▸ Task to complete
Repeat the material below word for word, from its first line through the line that contains "clock: 6h25", and nothing past that line.
----------------------------------------
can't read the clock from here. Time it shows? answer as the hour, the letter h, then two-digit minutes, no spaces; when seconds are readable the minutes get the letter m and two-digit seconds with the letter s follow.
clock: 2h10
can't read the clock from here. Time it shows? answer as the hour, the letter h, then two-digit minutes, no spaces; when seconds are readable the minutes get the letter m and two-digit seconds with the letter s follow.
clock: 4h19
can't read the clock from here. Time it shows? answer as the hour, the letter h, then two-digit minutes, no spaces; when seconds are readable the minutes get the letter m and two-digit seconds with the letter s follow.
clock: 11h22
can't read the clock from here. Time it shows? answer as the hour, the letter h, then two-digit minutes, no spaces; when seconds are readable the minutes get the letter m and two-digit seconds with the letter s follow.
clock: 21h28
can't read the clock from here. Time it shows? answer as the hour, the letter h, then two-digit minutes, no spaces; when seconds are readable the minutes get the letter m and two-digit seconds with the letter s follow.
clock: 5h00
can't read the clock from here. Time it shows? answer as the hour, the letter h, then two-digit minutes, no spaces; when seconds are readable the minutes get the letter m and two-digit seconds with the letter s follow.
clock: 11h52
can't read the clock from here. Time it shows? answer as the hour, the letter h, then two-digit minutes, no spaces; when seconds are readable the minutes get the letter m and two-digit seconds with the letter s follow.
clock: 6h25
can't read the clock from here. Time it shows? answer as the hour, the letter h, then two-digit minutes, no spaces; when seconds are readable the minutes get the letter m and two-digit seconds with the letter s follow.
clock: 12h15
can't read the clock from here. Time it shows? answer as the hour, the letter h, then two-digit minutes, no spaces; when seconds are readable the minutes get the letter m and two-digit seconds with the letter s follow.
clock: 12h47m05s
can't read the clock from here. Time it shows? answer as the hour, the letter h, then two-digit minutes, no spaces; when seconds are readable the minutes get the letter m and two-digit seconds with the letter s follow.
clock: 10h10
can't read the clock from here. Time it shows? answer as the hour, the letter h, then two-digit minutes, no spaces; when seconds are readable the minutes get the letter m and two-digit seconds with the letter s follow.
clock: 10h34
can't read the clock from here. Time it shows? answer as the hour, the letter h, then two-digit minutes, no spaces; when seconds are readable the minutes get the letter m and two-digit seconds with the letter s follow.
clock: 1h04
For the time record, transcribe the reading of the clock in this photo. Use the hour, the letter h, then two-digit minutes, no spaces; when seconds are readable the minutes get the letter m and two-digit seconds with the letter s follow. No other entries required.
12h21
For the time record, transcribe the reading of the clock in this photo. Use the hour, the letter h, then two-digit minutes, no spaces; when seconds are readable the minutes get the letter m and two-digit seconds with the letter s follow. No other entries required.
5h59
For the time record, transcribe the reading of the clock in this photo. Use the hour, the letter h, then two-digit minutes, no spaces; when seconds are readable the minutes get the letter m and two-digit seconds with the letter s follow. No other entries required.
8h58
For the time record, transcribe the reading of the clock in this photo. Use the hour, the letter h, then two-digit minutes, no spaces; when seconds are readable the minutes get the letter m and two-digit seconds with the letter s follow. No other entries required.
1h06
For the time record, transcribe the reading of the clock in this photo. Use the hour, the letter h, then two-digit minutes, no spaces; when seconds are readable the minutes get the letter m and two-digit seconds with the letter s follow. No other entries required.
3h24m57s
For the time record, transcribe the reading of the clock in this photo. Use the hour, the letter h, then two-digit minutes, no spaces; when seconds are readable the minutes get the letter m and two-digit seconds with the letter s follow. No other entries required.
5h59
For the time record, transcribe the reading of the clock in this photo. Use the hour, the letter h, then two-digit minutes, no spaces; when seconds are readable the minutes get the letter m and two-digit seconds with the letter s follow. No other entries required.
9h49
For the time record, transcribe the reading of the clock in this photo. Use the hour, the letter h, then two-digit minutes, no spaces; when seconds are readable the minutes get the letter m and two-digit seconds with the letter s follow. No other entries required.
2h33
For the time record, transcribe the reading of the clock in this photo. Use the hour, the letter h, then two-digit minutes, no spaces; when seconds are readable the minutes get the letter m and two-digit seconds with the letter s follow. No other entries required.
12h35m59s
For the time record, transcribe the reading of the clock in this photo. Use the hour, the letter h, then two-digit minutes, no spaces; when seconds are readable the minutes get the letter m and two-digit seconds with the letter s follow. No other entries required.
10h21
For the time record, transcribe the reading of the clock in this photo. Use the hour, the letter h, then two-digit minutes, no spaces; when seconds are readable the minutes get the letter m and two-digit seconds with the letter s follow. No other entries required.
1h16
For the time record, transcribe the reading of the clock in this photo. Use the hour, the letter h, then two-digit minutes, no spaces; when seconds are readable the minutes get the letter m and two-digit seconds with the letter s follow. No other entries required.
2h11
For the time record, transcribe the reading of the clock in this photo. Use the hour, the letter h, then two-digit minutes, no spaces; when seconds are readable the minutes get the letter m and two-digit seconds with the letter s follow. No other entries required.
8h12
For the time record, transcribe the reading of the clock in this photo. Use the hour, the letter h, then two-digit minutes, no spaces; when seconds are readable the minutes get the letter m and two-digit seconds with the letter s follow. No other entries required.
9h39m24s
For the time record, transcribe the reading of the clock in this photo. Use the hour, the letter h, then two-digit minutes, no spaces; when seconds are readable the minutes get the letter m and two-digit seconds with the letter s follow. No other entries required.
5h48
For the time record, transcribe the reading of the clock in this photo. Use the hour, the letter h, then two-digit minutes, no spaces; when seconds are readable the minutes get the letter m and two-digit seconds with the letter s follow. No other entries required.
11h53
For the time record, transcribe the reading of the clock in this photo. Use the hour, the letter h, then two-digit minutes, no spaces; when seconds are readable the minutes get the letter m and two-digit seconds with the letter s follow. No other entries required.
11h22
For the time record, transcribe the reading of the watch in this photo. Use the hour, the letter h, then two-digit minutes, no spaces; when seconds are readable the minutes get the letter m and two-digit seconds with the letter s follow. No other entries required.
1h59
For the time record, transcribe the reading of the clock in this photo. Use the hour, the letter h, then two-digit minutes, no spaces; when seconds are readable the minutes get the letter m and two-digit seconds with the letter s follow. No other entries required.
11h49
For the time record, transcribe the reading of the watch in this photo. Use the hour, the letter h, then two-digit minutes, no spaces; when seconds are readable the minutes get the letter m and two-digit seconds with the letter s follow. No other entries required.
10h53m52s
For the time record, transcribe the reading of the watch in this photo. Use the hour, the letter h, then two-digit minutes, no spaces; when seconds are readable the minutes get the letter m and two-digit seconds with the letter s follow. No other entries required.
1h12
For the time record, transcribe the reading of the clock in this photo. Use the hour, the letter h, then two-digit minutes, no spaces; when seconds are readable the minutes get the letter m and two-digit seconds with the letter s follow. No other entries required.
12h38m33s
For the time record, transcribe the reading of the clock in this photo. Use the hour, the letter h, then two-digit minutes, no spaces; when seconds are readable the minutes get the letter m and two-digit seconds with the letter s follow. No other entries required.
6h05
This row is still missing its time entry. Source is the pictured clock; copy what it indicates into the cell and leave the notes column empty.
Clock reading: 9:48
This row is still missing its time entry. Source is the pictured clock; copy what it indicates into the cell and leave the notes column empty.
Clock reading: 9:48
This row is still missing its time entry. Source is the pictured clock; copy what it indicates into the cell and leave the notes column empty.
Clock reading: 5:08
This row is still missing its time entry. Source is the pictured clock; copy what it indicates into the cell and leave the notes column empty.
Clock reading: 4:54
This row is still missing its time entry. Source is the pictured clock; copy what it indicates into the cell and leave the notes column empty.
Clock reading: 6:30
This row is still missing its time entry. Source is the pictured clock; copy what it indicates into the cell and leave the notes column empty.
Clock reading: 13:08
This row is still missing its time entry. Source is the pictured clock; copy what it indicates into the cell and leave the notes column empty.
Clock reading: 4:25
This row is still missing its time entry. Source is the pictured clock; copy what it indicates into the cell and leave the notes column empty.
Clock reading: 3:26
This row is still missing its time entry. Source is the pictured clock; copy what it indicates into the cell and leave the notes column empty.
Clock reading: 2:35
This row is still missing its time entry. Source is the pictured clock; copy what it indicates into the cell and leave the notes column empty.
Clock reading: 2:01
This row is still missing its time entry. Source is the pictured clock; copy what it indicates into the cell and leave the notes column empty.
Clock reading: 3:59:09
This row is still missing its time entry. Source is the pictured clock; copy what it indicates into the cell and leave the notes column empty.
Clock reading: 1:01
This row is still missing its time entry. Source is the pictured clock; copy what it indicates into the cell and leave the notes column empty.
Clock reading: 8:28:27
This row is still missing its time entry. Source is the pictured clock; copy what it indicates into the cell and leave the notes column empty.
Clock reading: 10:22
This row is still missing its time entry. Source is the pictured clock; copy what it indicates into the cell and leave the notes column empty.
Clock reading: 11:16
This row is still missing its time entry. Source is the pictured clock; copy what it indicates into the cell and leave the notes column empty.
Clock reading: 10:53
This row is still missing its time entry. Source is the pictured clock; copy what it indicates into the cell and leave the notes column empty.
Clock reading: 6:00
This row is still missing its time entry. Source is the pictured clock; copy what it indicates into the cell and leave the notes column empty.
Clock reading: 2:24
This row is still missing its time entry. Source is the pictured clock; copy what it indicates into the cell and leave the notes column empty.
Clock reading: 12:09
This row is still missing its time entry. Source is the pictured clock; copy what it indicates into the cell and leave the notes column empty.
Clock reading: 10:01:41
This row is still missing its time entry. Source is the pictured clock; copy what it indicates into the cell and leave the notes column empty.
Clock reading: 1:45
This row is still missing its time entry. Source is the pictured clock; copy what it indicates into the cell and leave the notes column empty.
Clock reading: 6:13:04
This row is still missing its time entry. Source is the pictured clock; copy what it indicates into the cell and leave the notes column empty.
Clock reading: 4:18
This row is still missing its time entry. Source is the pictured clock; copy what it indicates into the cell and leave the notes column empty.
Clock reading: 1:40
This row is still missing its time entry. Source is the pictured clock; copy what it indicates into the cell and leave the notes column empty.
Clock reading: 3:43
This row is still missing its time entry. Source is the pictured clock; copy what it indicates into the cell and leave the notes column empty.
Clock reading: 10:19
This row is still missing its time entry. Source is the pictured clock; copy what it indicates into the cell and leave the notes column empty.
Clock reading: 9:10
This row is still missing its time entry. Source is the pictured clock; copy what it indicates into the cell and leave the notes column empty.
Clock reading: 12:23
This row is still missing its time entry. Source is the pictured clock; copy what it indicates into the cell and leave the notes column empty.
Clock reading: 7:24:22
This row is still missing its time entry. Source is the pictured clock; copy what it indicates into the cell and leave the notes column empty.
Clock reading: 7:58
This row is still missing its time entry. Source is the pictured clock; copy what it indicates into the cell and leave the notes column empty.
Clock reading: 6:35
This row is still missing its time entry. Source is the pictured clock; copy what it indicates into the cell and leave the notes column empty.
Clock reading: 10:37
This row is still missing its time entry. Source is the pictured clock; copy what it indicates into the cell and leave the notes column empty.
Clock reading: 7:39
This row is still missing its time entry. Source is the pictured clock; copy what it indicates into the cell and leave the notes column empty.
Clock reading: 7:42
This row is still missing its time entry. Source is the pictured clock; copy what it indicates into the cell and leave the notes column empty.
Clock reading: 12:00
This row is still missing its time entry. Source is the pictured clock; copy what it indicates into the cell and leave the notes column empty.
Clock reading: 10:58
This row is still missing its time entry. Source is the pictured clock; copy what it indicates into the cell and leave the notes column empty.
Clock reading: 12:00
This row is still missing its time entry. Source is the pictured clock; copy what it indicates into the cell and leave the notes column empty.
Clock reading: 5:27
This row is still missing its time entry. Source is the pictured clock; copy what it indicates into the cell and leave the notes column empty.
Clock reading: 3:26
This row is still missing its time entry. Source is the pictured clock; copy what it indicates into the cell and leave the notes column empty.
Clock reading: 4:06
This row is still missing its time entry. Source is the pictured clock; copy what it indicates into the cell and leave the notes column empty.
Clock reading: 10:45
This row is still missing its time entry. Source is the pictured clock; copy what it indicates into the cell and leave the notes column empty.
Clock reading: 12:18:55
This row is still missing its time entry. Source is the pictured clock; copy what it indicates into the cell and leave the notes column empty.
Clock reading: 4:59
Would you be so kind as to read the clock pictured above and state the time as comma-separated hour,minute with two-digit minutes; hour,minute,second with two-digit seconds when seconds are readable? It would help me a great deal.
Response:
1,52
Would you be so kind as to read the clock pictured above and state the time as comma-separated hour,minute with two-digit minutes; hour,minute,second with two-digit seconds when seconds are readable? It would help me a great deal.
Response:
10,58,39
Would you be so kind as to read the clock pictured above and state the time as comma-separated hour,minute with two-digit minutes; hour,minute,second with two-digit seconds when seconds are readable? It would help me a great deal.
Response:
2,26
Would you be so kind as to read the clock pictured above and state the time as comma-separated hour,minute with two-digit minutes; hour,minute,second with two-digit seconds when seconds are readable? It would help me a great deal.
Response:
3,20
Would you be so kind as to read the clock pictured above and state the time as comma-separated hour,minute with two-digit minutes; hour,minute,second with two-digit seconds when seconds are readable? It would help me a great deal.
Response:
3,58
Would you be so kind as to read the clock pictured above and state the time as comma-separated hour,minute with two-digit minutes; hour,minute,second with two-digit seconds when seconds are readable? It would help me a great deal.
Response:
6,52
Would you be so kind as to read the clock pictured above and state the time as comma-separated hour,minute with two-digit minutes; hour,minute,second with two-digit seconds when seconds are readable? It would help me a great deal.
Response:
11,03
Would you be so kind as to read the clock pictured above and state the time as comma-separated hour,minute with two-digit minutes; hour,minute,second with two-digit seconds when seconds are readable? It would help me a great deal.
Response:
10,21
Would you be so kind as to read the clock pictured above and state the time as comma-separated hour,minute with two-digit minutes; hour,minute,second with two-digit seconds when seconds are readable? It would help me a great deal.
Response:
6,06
----------------------------------------
▸ Reply to the exercise
can't read the clock from here. Time it shows? answer as the hour, the letter h, then two-digit minutes, no spaces; when seconds are readable the minutes get the letter m and two-digit seconds with the letter s follow.
clock: 2h10
can't read the clock from here. Time it shows? answer as the hour, the letter h, then two-digit minutes, no spaces; when seconds are readable the minutes get the letter m and two-digit seconds with the letter s follow.
clock: 4h19
can't read the clock from here. Time it shows? answer as the hour, the letter h, then two-digit minutes, no spaces; when seconds are readable the minutes get the letter m and two-digit seconds with the letter s follow.
clock: 11h22
can't read the clock from here. Time it shows? answer as the hour, the letter h, then two-digit minutes, no spaces; when seconds are readable the minutes get the letter m and two-digit seconds with the letter s follow.
clock: 21h28
can't read the clock from here. Time it shows? answer as the hour, the letter h, then two-digit minutes, no spaces; when seconds are readable the minutes get the letter m and two-digit seconds with the letter s follow.
clock: 5h00
can't read the clock from here. Time it shows? answer as the hour, the letter h, then two-digit minutes, no spaces; when seconds are readable the minutes get the letter m and two-digit seconds with the letter s follow.
clock: 11h52
can't read the clock from here. Time it shows? answer as the hour, the letter h, then two-digit minutes, no spaces; when seconds are readable the minutes get the letter m and two-digit seconds with the letter s follow.
clock: 6h25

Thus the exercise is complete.